Saturday, June 8, 2013

On the surface of it

one day we will own a house with shabby comfortable couches, that you can sink into, and french windows. one of the rooms will have rust coloured walls and a fake fireplace on the mantel of which will live an empty frame that i have spray painted gold. we will own a cat whom we will name Murakami. Murakami will like you more but love me more, like children often do their mothers. i will have faint frown lines that finally show between my eyebrows and you will have the same old metallic frames housing your gaze. your hair will be more tamed, with a few blotches of white in it. mine will have resisted and have gotten messier than ever, clinging to girlhood. we will have a record player cohabitating with a stack of books we don’t read very often, but like to look at for their covers. perhaps they will have grand impressive titles like ‘Sarte on existentialism and bacon’. Actually, that is a book I would like to read, so scratch that. I should have been an art director in films. Perhaps I will be an art director for small films, and you will be writing something you like. one of the walls in one of the rooms will have lines from poems and books we love on it; parts will be yellowing, but we like it better that way. there will be a stack of dirty dishes in the sink that i am putting off doing, and there will be a line above your forehead, signaling your growing impatience,as you sit in an armchair and read The Times cover to cover, leaving out the obituaries and the tabloid. i will be traipsing around the house with a vague look in my eyes, in purple slippers and a long t-shirt that i have stolen from you. i cannot remember what it is that i’m looking for, but i keep throwing glances at the refrigerator each time i pass it, and finally, i settle down with a block of dill havarti (in a coloured jar with a paper label saying ‘I Can Haz Cheez’) on the other armchair on the opposite side of the room. i sit cross-legged, open Ulysses (which I have not managed to read in all these years), and catch you looking at me.
“what?”
you just sigh. “never mind.” a slight twitch of the head.
“what?! why must you always leave things hanging?”
“i suppose you’re going to want me to do the dishes again”.
i smile in what i think is an endearing manner, but you don’t catch it because you’re looking at the kitchen and besides, you stopped thinking it was endearing about forty two weeks ago.
“only if they bother you”
“whatever”, you snap, and bury your head in the paper again.
sunday crawls along. i’ve never liked sundays. bloody evil days providing you with time to mull over things you have no business thinking about.
one day we will own a house, and a cat, and comfortable couches, and grow old and tired of each other. or perhaps not.

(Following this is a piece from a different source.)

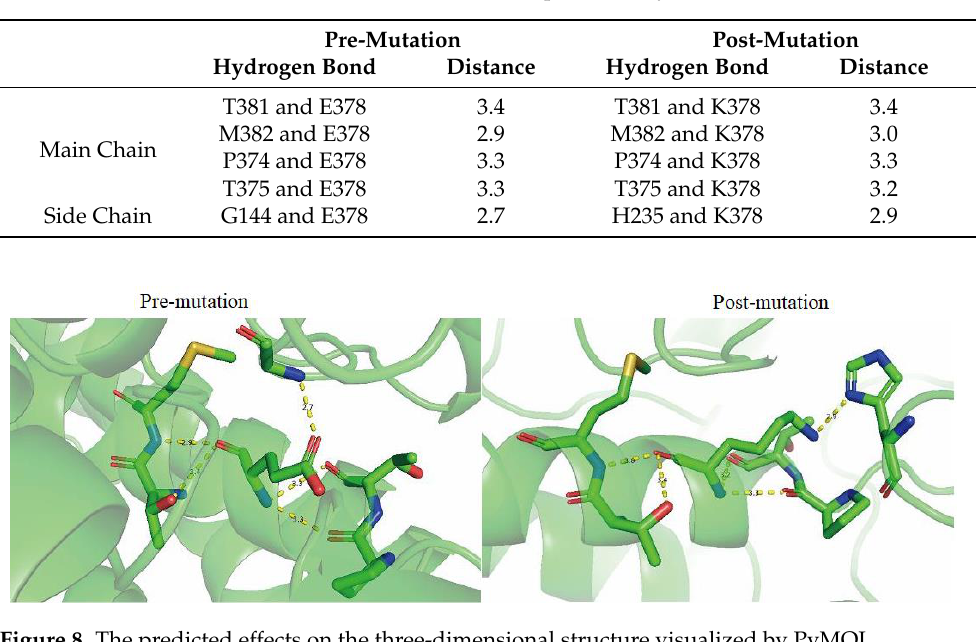
Table 2. The effects on the three-dimensional structure predicted by the tool SWISS-MODEL.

*I was wilting on my deflated air-mattress with pet-byatha (acidity), and feeling grumpy because I really wanted to be productive but the Festal I had taken wasn't working. So I wrote this.*

2 comments:

Unknown said...

'Sartre on Existentialism and Bacon' sounds like a book not to be missed out on. Hopefully someone will think of writing it soon.
And acidity evidently makes for fine reading. Nice.

R said...

I know, it sounds like a relative of The Bunny Suicides, though.
And thank you. At least some good came of it.